■ TO DO ■
The records below are to be set down word for word, with every picture left out.

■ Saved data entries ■
□ □ □ □ □

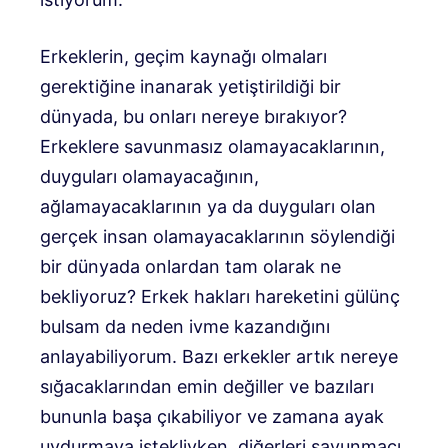
Erkeklerin, geçim kaynağı olmaları
gerektiğine inanarak yetiştirildiği bir
dünyada, bu onları nereye bırakıyor?
Erkeklere savunmasız olamayacaklarının,
duyguları olamayacağının,
ağlamayacaklarının ya da duyguları olan
gerçek insan olamayacaklarının söylendiği
bir dünyada onlardan tam olarak ne
bekliyoruz? Erkek hakları hareketini gülünç
bulsam da neden ivme kazandığını
anlayabiliyorum. Bazı erkekler artık nereye
sığacaklarından emin değiller ve bazıları
bununla başa çıkabiliyor ve zamana ayak
uydurmaya istekliyken, diğerleri savunmacı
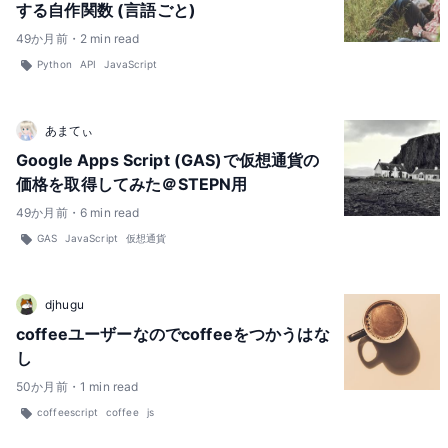
する自作関数 (言語ごと)
49
か月前
・
2
min read
Python
API
JavaScript
あまてぃ
Google Apps Script (GAS)で仮想通貨の
価格を取得してみた＠STEPN用
49
か月前
・
6
min read
GAS
JavaScript
仮想通貨
djhugu
coffeeユーザーなのでcoffeeをつかうはな
し
50
か月前
・
1
min read
coffeescript
coffee
js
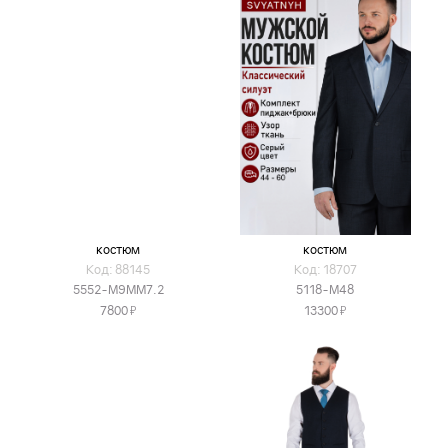
костюм
костюм
Код: 88145
Код: 18707
5552-М9ММ7.2
5118-М48
Я
Я
7800
13300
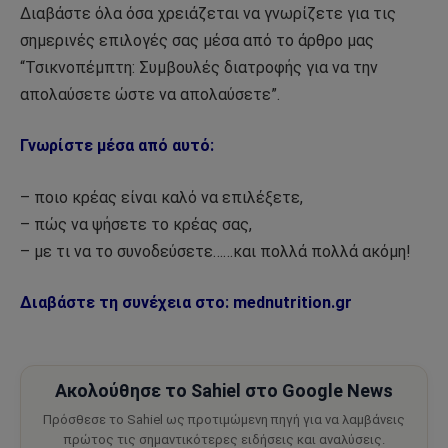
Διαβάστε όλα όσα χρειάζεται να γνωρίζετε για τις
σημερινές επιλογές σας μέσα από το άρθρο μας
“Τσικνοπέμπτη: Συμβουλές διατροφής για να την
απολαύσετε ώστε να απολαύσετε”.
Γνωρίστε μέσα από αυτό:
– ποιο κρέας είναι καλό να επιλέξετε,
– πώς να ψήσετε το κρέας σας,
– με τι να το συνοδεύσετε……και πολλά πολλά ακόμη!
Διαβάστε τη συνέχεια στο:
mednutrition.gr
Ακολούθησε το Sahiel στο Google News
Πρόσθεσε το Sahiel ως προτιμώμενη πηγή για να λαμβάνεις
πρώτος τις σημαντικότερες ειδήσεις και αναλύσεις.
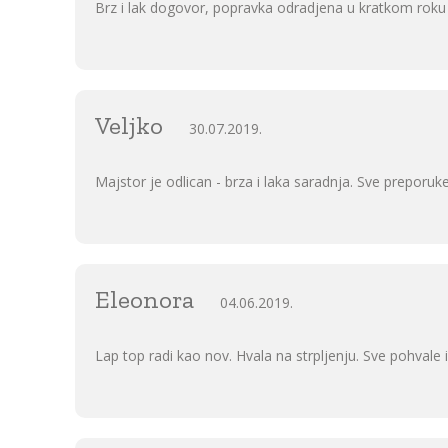
Brz i lak dogovor, popravka odradjena u kratkom roku 
Veljko
30.07.2019.
Majstor je odlican - brza i laka saradnja. Sve preporuke
Eleonora
04.06.2019.
Lap top radi kao nov. Hvala na strpljenju. Sve pohvale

□ □ □ □ □

■ ANSWER SPACE ■
Erkeklerin, geçim kaynağı olmaları
gerektiğine inanarak yetiştirildiği bir
dünyada, bu onları nereye bırakıyor?
Erkeklere savunmasız olamayacaklarının,
duyguları olamayacağının,
ağlamayacaklarının ya da duyguları olan
gerçek insan olamayacaklarının söylendiği
bir dünyada onlardan tam olarak ne
bekliyoruz? Erkek hakları hareketini gülünç
bulsam da neden ivme kazandığını
anlayabiliyorum. Bazı erkekler artık nereye
sığacaklarından emin değiller ve bazıları
bununla başa çıkabiliyor ve zamana ayak
uydurmaya istekliyken, diğerleri savunmacı
する自作関数 (言語ごと)
49
か月前
・
2
min read
Python
API
JavaScript
あまてぃ
Google Apps Script (GAS)で仮想通貨の
価格を取得してみた＠STEPN用
49
か月前
・
6
min read
GAS
JavaScript
仮想通貨
djhugu
coffeeユーザーなのでcoffeeをつかうはな
し
50
か月前
・
1
min read
coffeescript
coffee
js
костюм
костюм
Код: 88145
Код: 18707
5552-М9ММ7.2
5118-М48
Я
Я
7800
13300
Διαβάστε όλα όσα χρειάζεται να γνωρίζετε για τις
σημερινές επιλογές σας μέσα από το άρθρο μας
“Τσικνοπέμπτη: Συμβουλές διατροφής για να την
απολαύσετε ώστε να απολαύσετε”.
Γνωρίστε μέσα από αυτό:
– ποιο κρέας είναι καλό να επιλέξετε,
– πώς να ψήσετε το κρέας σας,
– με τι να το συνοδεύσετε……και πολλά πολλά ακόμη!
Διαβάστε τη συνέχεια στο:
mednutrition.gr
Ακολούθησε το Sahiel στο Google News
Πρόσθεσε το Sahiel ως προτιμώμενη πηγή για να λαμβάνεις
πρώτος τις σημαντικότερες ειδήσεις και αναλύσεις.
Brz i lak dogovor, popravka odradjena u kratkom roku 
Veljko
30.07.2019.
Majstor je odlican - brza i laka saradnja. Sve preporuke
Eleonora
04.06.2019.
Lap top radi kao nov. Hvala na strpljenju. Sve pohvale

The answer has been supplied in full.